- _Task requirements_: Only lines with the string "reguli" should be returned from the data below.

═════ Record excerpts ═════

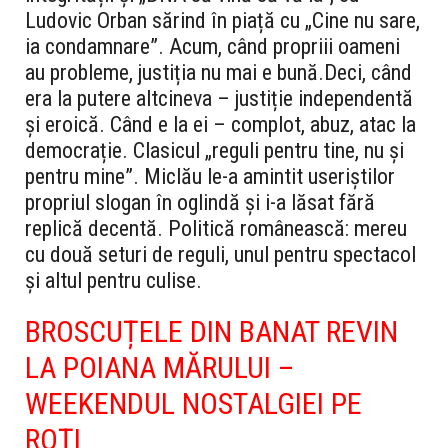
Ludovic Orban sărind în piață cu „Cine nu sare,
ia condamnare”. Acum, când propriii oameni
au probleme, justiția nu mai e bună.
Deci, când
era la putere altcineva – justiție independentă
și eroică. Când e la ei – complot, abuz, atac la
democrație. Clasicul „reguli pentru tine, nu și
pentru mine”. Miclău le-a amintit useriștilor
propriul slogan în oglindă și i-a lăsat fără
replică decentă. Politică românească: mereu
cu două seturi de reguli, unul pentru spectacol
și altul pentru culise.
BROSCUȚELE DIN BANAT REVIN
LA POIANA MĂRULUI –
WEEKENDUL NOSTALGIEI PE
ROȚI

═════
═════ Record excerpts ═════

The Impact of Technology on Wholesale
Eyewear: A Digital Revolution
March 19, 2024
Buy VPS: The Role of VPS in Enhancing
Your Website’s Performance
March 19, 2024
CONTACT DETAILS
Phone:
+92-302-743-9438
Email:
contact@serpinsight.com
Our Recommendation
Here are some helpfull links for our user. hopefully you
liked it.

═════
═════ Record excerpts ═════

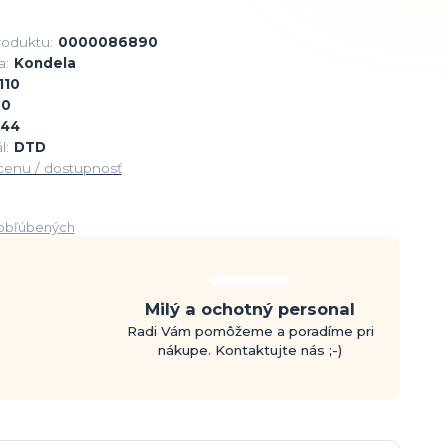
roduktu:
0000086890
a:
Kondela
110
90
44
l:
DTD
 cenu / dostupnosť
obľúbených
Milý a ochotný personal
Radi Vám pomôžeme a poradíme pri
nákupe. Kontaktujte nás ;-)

═════

- _Reply_:
democrație. Clasicul „reguli pentru tine, nu și
cu două seturi de reguli, unul pentru spectacol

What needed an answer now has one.